NEITI audit 2012 also discovered that there were no bid rounds in the period covering 2012 under review, saying the examination of the Central Bank of Nigeria (CBN) statements and DPR records did not reveal any payment of Signature Bonus during the period under review. It added that domestic crude oil losses reported by PPMC in its populated templates were 3,045,625 barrels per day with an estimated value of USD$304,562,474.00 in 2012.
The losses are very significant. A few of the companies given approval (out of the 46 marketers) to import PMS in 2012 performed below average while four of them did not import any petroleum products.
The four marketers should be appropriately penalised and blacklisted from future participation in the import process if confirmed to have received foreign exchange for product importation without supplying the products.
PPPRA should further also review the future participation of the companies that performed poorly. While calling on the NNPC to discontinue the Crude Oil – Product SWAP arrangements and concentrate on direct importation of refined products, the report discovered that just as similar to the last audit report, the SWAP transactions also resulted in a net loss/ under-delivery of $500,075,239.29 or N78,761,850,188.18.
“The alternative arrangements with the balance of 78.49 per cent domestic crude allocation are not beneficial to Nigeria as shown in the analysis of Alternative Product Importation Arrangements and also corroborated in the Review of Federation Equity Crude Section of this report. The alternative arrangements should therefore be abolished forthwith while government should export the percentage of crude oil that is unrefined locally and purchase refined products,” it added.
It revealed that the quantity of domestic crude oil allocation processed by the refineries remains low (21.51 per cent) as was recorded in the previous audit cycle where an average of 20 per cent processing was achieved by the refineries over a period of three years (2009-2011). In 2012 out of a total allocation of 162.343 million barrels, only 34.927 million barrels was processed in the country.

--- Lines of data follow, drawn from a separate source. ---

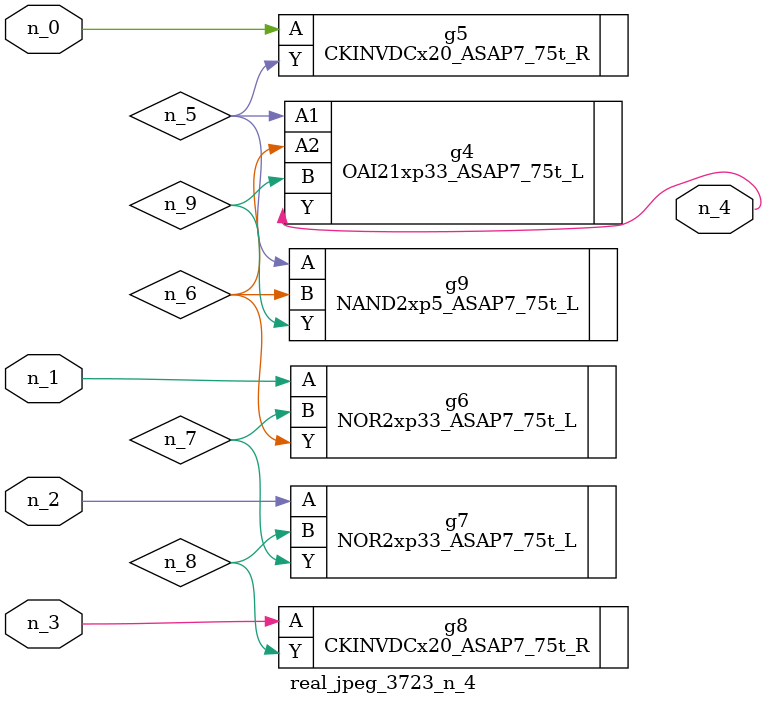
<source format=v>
module real_jpeg_3723_n_4 (n_3, n_1, n_0, n_2, n_4);

input n_3;
input n_1;
input n_0;
input n_2;

output n_4;

wire n_5;
wire n_8;
wire n_6;
wire n_7;
wire n_9;

CKINVDCx20_ASAP7_75t_R g5 ( 
.A(n_0),
.Y(n_5)
);

NOR2xp33_ASAP7_75t_L g6 ( 
.A(n_1),
.B(n_7),
.Y(n_6)
);

NOR2xp33_ASAP7_75t_L g7 ( 
.A(n_2),
.B(n_8),
.Y(n_7)
);

CKINVDCx20_ASAP7_75t_R g8 ( 
.A(n_3),
.Y(n_8)
);

OAI21xp33_ASAP7_75t_L g4 ( 
.A1(n_5),
.A2(n_6),
.B(n_9),
.Y(n_4)
);

NAND2xp5_ASAP7_75t_L g9 ( 
.A(n_5),
.B(n_6),
.Y(n_9)
);


endmodule
</source>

It observed that the crude allocation to the NNPC for the refineries should be limited to their current capacity utilisation.
It called on the Federal Government through the appropriate agency to set the agenda for the privatisation of the refineries especially with the poor performance of the old and moribund Port Harcourt Refinery.
Reacting to the findings of the audit report, a collation of more than 100 civil society groups under the auspices of Publish What You Pay Nigeria (PWYP) has called for the urgent passage of the PIB to reposition Nigeria’s oil and gas sector for future challenges.
Its National Coordinator, Faith Nwadishi, said in Abuja that the coalition still believes that the PIB can still be passed before the end of the current National Assembly as a comprehensive framework to remove executive discretion and restoring sanity to the management of the sector especially in view of fast declining oil revenues.